This article needs additional citations for verification. (August 2007)
Radar detectors are built around a superheterodyne receiver, which has a local oscillator that radiates slightly. It is therefore possible to build a radar-detector detector, which detects such emissions (usually the frequency of the radar type being detected, plus about 10 MHz for the intermediate frequency). Some radar guns are equipped with such a device.
However, like any device that detects stray emissions from electronic equipment, it is easily defeated by using adequate shielding.
The VG-2 Interceptor was the first device developed for this purpose, although more current technology such as the Spectre III (Stalcar in Australia) is now[when?] available. This form of "electronic warfare" cuts both ways and since detector-detectors use a similar superheterodyne receiver, many early "stealth" radar detectors were equipped with a radar-detector-detector-detector circuit, which shuts down the main radar receiver when the detector-detector's signal is detected, thus preventing detection by such equipment. In the early 1990s, BEL-Tronics, Inc. of Ontario, Canada (where radar detector use is prohibited) found that the local oscillator frequency of the detector could be altered to be out of the range of the VG-2 Interceptor. This resulted in a wave of detector manufacturers changing their local-oscillator frequency. Today, practically every radar detector on the market is immune to the VG-2 Interceptor. The VG-2 is no longer in production.

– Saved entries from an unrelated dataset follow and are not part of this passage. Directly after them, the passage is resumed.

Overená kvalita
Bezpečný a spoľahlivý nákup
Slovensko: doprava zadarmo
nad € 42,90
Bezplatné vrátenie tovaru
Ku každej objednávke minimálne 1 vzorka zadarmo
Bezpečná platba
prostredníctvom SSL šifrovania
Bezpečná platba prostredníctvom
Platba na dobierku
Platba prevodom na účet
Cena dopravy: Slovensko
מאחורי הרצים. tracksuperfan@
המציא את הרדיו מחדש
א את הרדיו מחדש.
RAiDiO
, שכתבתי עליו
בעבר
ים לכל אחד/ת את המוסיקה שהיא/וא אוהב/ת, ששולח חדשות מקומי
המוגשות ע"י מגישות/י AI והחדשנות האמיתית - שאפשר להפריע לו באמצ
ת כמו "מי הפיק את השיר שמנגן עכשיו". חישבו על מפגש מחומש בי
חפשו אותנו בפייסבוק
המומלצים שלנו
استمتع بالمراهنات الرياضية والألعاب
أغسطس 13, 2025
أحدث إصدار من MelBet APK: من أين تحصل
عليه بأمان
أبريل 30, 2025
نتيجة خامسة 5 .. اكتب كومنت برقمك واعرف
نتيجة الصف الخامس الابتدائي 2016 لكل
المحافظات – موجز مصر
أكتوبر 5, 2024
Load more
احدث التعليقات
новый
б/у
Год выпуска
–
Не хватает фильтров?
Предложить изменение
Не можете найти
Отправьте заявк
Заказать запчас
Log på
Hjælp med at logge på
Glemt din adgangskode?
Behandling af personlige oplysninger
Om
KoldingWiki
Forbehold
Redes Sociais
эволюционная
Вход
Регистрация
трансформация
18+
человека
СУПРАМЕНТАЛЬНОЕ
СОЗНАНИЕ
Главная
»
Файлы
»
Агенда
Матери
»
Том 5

The Spectre III detected almost every radar detector certified for operation in the United States by the Federal Communications Commission as of December 2004. However counter technology has evolved rapidly, so that by July 2008, even budget radar detectors were able to avoid detection by the device. Then, in late 2008, the Spectre IV (Elite) was released, citing improved range and reliability over the Spectre III. Radar detector manufacturers produce some models undetectable by the Spectre Elite beyond a distance of a few inches, making them immune in real-world situations.